THE TASK → Print the lines that start the entries and continue through the one holding "4.5. Bioassay", please, exactly and with the pictures omitted.

INFORMATION →

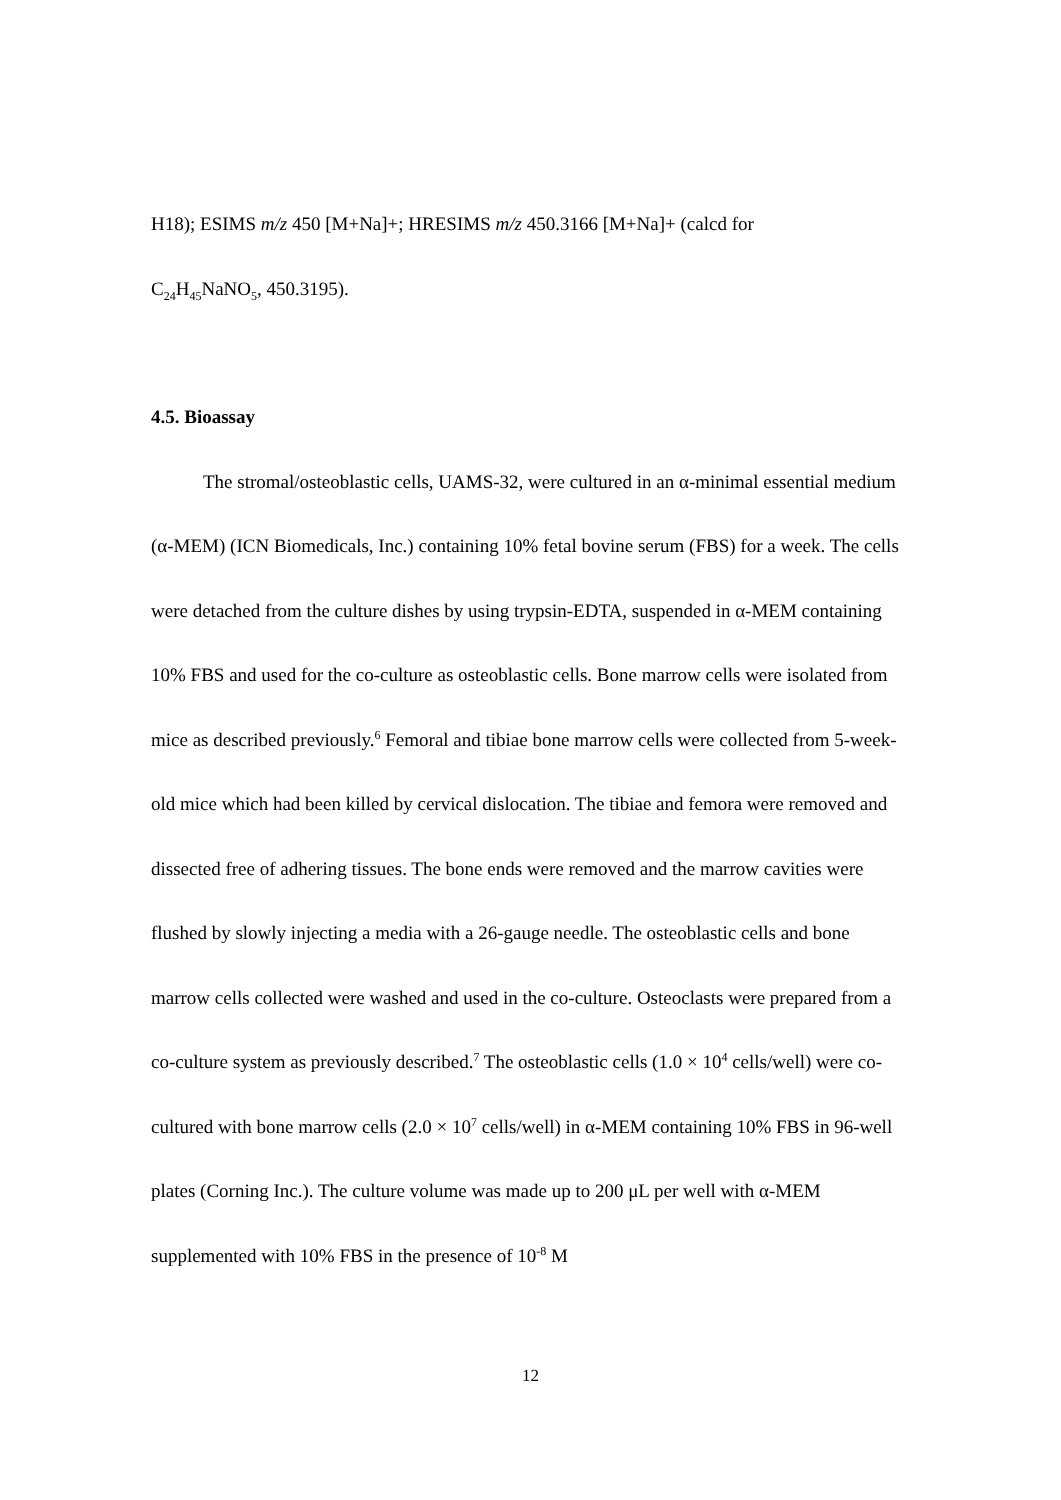H18); ESIMS m/z 450 [M+Na]+; HRESIMS m/z 450.3166 [M+Na]+ (calcd for
C<sub>24</sub>H<sub>45</sub>NaNO<sub>5</sub>, 450.3195).
4.5. Bioassay
The stromal/osteoblastic cells, UAMS-32, were cultured in an α-minimal essential medium (α-MEM) (ICN Biomedicals, Inc.) containing 10% fetal bovine serum (FBS) for a week. The cells were detached from the culture dishes by using trypsin-EDTA, suspended in α-MEM containing 10% FBS and used for the co-culture as osteoblastic cells. Bone marrow cells were isolated from mice as described previously.<sup>6</sup> Femoral and tibiae bone marrow cells were collected from 5-week-old mice which had been killed by cervical dislocation. The tibiae and femora were removed and dissected free of adhering tissues. The bone ends were removed and the marrow cavities were flushed by slowly injecting a media with a 26-gauge needle. The osteoblastic cells and bone marrow cells collected were washed and used in the co-culture. Osteoclasts were prepared from a co-culture system as previously described.<sup>7</sup> The osteoblastic cells (1.0 × 10<sup>4</sup> cells/well) were co-cultured with bone marrow cells (2.0 × 10<sup>7</sup> cells/well) in α-MEM containing 10% FBS in 96-well plates (Corning Inc.). The culture volume was made up to 200 μL per well with α-MEM supplemented with 10% FBS in the presence of 10<sup>-8</sup> M
12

TASK OUTPUT →
H18); ESIMS m/z 450 [M+Na]+; HRESIMS m/z 450.3166 [M+Na]+ (calcd for
C<sub>24</sub>H<sub>45</sub>NaNO<sub>5</sub>, 450.3195).
4.5. Bioassay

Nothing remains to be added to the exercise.